* _EXERCISE DESCRIPTION_
Every line holding the string "origin" should be copied from the listing.

○ ○ ○ ○

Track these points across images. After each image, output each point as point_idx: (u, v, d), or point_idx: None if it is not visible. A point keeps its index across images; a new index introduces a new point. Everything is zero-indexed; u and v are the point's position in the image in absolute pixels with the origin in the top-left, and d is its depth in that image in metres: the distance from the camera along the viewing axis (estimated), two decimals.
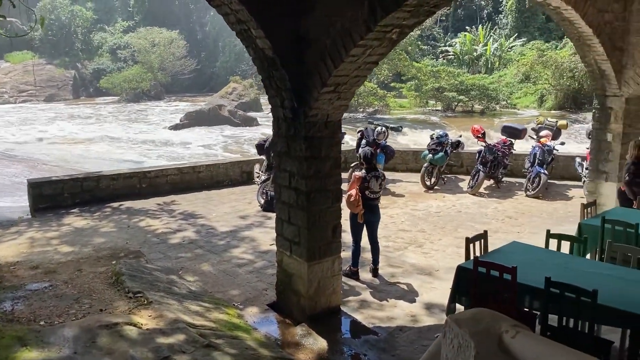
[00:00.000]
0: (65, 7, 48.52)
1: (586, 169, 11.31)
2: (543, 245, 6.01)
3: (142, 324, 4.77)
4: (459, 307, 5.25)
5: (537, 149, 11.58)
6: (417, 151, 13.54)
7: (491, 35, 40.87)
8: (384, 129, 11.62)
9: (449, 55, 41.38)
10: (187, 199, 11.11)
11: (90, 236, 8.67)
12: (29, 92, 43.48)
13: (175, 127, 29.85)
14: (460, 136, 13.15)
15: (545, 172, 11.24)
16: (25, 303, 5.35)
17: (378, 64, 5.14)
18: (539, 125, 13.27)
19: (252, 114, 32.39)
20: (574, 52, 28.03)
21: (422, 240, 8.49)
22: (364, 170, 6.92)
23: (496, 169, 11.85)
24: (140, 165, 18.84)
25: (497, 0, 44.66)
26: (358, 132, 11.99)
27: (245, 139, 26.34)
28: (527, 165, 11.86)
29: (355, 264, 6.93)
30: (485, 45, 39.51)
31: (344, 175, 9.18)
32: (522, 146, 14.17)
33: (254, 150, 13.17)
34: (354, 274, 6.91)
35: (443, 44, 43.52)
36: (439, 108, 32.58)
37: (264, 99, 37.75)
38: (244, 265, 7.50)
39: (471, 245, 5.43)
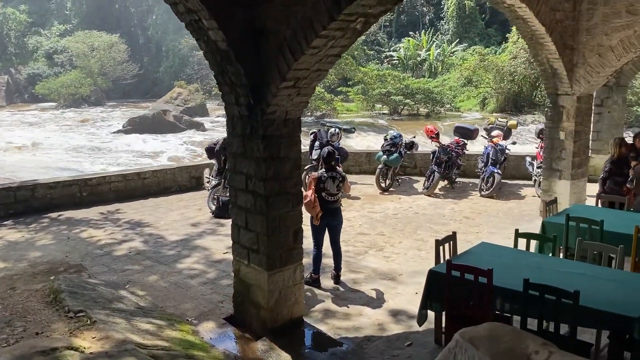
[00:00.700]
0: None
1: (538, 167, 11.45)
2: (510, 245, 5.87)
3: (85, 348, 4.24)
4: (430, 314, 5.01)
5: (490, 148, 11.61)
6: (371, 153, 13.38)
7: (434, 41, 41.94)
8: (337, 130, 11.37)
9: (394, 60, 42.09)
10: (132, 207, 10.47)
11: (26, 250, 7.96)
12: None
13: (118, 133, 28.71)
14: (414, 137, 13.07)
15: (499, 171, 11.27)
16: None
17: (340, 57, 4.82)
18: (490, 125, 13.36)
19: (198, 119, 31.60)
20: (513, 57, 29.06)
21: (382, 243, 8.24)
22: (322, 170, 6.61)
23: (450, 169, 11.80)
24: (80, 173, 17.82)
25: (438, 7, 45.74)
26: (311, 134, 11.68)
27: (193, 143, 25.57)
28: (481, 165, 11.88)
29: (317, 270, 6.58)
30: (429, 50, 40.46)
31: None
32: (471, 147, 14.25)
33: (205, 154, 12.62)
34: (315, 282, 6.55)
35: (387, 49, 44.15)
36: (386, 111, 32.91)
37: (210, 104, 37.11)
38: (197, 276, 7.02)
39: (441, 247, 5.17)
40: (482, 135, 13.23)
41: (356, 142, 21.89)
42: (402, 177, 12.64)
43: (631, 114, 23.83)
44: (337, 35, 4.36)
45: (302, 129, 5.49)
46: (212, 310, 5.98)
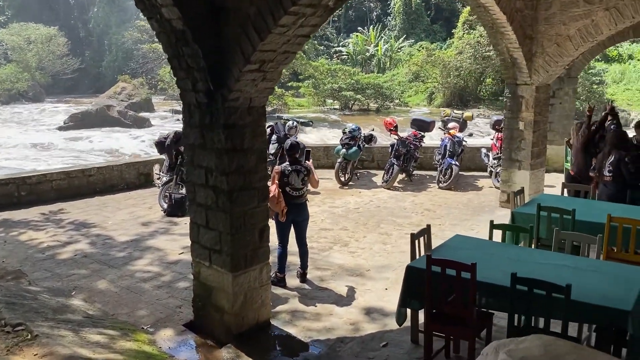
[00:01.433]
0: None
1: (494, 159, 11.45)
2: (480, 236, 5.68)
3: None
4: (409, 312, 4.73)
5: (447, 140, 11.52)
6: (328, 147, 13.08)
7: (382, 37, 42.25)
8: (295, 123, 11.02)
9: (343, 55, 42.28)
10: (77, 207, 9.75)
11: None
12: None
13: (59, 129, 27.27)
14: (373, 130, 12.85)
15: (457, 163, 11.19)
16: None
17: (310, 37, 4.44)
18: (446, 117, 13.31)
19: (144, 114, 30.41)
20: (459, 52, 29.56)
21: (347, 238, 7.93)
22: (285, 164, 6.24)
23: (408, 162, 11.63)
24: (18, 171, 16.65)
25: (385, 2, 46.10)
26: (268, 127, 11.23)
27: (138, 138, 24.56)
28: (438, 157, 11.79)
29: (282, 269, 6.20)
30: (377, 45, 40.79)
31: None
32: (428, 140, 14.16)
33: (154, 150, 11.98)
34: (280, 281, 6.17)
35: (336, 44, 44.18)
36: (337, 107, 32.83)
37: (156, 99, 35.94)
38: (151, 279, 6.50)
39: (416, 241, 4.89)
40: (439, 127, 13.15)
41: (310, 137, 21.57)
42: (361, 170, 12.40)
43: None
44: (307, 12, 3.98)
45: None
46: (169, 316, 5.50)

○ ○ ○ ○

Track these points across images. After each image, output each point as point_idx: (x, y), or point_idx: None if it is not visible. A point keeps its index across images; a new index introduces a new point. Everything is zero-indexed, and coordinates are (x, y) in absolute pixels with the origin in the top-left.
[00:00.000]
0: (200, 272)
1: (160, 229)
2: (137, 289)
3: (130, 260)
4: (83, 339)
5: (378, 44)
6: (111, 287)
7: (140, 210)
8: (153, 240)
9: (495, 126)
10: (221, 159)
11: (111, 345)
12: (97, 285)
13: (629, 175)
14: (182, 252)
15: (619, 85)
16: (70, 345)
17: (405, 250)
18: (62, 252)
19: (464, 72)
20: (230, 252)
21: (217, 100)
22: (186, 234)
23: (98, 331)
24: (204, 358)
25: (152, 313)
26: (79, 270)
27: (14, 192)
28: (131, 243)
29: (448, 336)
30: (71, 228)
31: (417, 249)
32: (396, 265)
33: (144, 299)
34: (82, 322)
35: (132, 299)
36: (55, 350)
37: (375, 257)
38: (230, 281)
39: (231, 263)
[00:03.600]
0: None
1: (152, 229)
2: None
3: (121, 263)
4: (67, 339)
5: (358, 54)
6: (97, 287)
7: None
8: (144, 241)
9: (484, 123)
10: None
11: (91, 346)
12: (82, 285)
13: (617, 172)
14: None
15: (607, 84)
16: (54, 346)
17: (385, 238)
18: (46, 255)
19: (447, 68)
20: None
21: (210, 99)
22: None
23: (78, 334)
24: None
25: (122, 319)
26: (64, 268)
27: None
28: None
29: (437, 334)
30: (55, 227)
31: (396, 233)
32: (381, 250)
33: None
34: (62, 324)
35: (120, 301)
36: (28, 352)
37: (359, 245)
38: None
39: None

○ ○ ○ ○

* _FINISHED EXERCISE_
Track these points across images. After each image, output each point as point_idx: (u, v, d), or point_idx: None if it is not visible. A point keeps its index across images; a new index introduces a new point. Everything is zero-indexed; u and v are the point's position in the image in absolute pixels with the origin in the top-left, and d is its depth in that image in metres: the distance from the camera along the viewing axis (estimated), two decimals.
Track these points across images. After each image, output each point as point_idx: (x, y), or point_idx: None if it is not visible. A point keeps its index across images; a new index introduces a new point. Everything is zero-indexed, and coordinates are (x, y) in absolute pixels with the origin in the top-left.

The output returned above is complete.